__WHAT NEEDS TO BE DONE__: Images are to be excluded from the copy, and the records below reproduced word for word.

__DATA TO USE__:
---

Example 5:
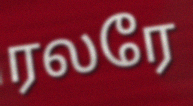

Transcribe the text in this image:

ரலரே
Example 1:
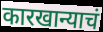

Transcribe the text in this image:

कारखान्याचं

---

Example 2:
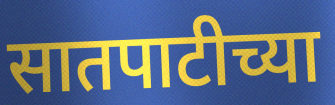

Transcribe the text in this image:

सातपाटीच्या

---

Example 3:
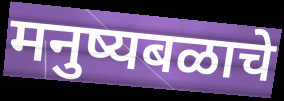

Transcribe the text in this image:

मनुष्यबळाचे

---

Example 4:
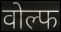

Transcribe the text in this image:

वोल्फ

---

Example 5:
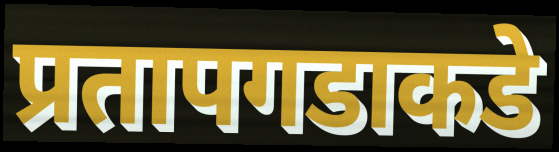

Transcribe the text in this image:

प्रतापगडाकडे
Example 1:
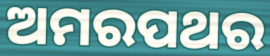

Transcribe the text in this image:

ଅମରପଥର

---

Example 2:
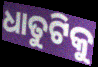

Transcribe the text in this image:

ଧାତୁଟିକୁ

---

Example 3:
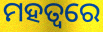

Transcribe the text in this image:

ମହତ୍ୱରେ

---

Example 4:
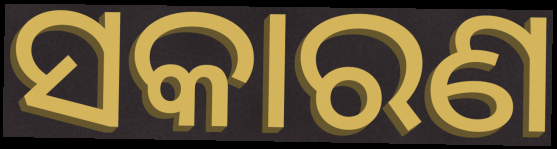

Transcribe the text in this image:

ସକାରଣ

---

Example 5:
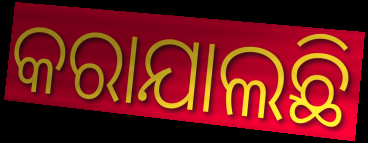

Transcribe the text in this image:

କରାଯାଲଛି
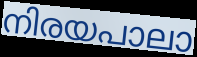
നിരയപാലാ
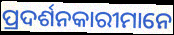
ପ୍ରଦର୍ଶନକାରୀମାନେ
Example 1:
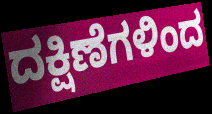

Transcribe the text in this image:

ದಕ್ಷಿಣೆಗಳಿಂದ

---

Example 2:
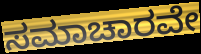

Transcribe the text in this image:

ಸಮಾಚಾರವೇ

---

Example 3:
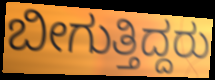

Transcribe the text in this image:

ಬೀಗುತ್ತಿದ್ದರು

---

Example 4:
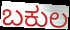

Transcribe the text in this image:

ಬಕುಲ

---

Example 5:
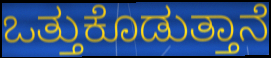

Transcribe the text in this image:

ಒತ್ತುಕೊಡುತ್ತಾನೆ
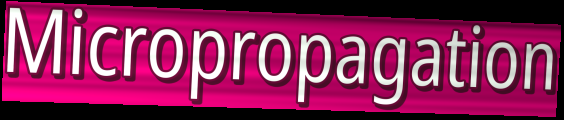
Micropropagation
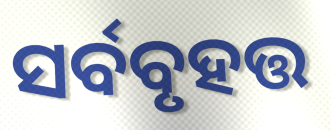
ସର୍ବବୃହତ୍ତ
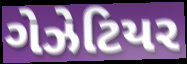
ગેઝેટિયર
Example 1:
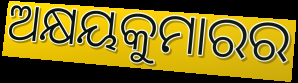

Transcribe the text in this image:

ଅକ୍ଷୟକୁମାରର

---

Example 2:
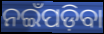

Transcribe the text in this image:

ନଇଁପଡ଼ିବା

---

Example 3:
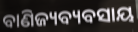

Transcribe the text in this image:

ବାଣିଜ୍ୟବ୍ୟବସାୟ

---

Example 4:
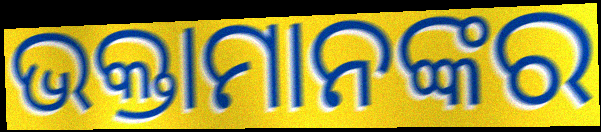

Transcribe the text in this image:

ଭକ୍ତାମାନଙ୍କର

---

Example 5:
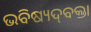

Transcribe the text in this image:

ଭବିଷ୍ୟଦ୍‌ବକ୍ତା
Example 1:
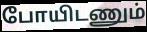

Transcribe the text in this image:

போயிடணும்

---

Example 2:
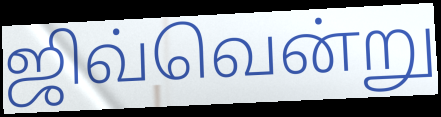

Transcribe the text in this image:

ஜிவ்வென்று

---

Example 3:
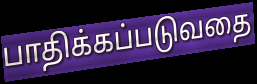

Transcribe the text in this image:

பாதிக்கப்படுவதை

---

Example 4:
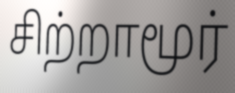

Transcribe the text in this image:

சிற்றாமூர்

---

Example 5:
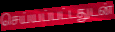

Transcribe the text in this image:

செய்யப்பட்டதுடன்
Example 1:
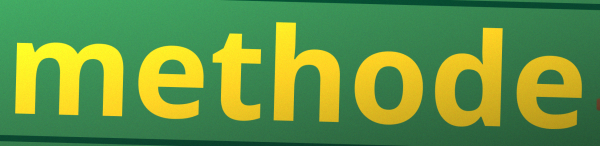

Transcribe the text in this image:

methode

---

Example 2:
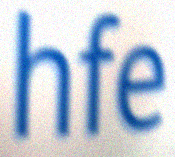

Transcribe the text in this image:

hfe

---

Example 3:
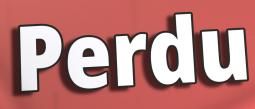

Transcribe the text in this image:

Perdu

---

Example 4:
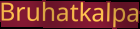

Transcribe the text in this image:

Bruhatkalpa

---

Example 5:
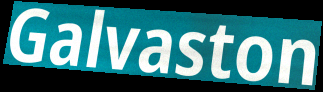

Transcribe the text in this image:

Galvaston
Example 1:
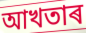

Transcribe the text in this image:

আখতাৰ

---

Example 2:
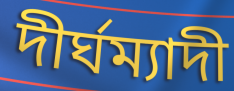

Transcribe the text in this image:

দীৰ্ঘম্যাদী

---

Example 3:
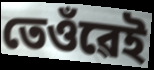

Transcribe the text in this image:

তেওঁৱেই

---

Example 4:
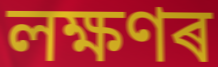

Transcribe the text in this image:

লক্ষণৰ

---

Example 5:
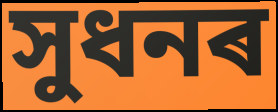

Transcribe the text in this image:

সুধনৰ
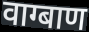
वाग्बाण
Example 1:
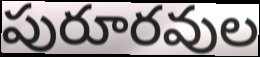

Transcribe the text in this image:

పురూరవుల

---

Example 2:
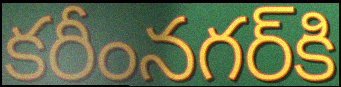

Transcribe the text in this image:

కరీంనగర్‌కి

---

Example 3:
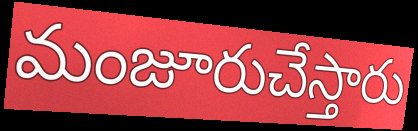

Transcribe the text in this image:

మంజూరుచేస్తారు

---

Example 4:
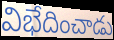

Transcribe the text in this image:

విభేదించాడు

__ANSWER TO THIS PROBLEM__:
---

Example 5:

Transcribe the text in this image:

ரலரே
Example 1:

Transcribe the text in this image:

कारखान्याचं

---

Example 2:

Transcribe the text in this image:

सातपाटीच्या

---

Example 3:

Transcribe the text in this image:

मनुष्यबळाचे

---

Example 4:

Transcribe the text in this image:

वोल्फ

---

Example 5:

Transcribe the text in this image:

प्रतापगडाकडे
Example 1:

Transcribe the text in this image:

ଅମରପଥର

---

Example 2:

Transcribe the text in this image:

ଧାତୁଟିକୁ

---

Example 3:

Transcribe the text in this image:

ମହତ୍ୱରେ

---

Example 4:

Transcribe the text in this image:

ସକାରଣ

---

Example 5:

Transcribe the text in this image:

କରାଯାଲଛି
നിരയപാലാ
ପ୍ରଦର୍ଶନକାରୀମାନେ
Example 1:

Transcribe the text in this image:

ದಕ್ಷಿಣೆಗಳಿಂದ

---

Example 2:

Transcribe the text in this image:

ಸಮಾಚಾರವೇ

---

Example 3:

Transcribe the text in this image:

ಬೀಗುತ್ತಿದ್ದರು

---

Example 4:

Transcribe the text in this image:

ಬಕುಲ

---

Example 5:

Transcribe the text in this image:

ಒತ್ತುಕೊಡುತ್ತಾನೆ
Micropropagation
ସର୍ବବୃହତ୍ତ
ગેઝેટિયર
Example 1:

Transcribe the text in this image:

ଅକ୍ଷୟକୁମାରର

---

Example 2:

Transcribe the text in this image:

ନଇଁପଡ଼ିବା

---

Example 3:

Transcribe the text in this image:

ବାଣିଜ୍ୟବ୍ୟବସାୟ

---

Example 4:

Transcribe the text in this image:

ଭକ୍ତାମାନଙ୍କର

---

Example 5:

Transcribe the text in this image:

ଭବିଷ୍ୟଦ୍‌ବକ୍ତା
Example 1:

Transcribe the text in this image:

போயிடணும்

---

Example 2:

Transcribe the text in this image:

ஜிவ்வென்று

---

Example 3:

Transcribe the text in this image:

பாதிக்கப்படுவதை

---

Example 4:

Transcribe the text in this image:

சிற்றாமூர்

---

Example 5:

Transcribe the text in this image:

செய்யப்பட்டதுடன்
Example 1:

Transcribe the text in this image:

methode

---

Example 2:

Transcribe the text in this image:

hfe

---

Example 3:

Transcribe the text in this image:

Perdu

---

Example 4:

Transcribe the text in this image:

Bruhatkalpa

---

Example 5:

Transcribe the text in this image:

Galvaston
Example 1:

Transcribe the text in this image:

আখতাৰ

---

Example 2:

Transcribe the text in this image:

দীৰ্ঘম্যাদী

---

Example 3:

Transcribe the text in this image:

তেওঁৱেই

---

Example 4:

Transcribe the text in this image:

লক্ষণৰ

---

Example 5:

Transcribe the text in this image:

সুধনৰ
वाग्बाण
Example 1:

Transcribe the text in this image:

పురూరవుల

---

Example 2:

Transcribe the text in this image:

కరీంనగర్‌కి

---

Example 3:

Transcribe the text in this image:

మంజూరుచేస్తారు

---

Example 4:

Transcribe the text in this image:

విభేదించాడు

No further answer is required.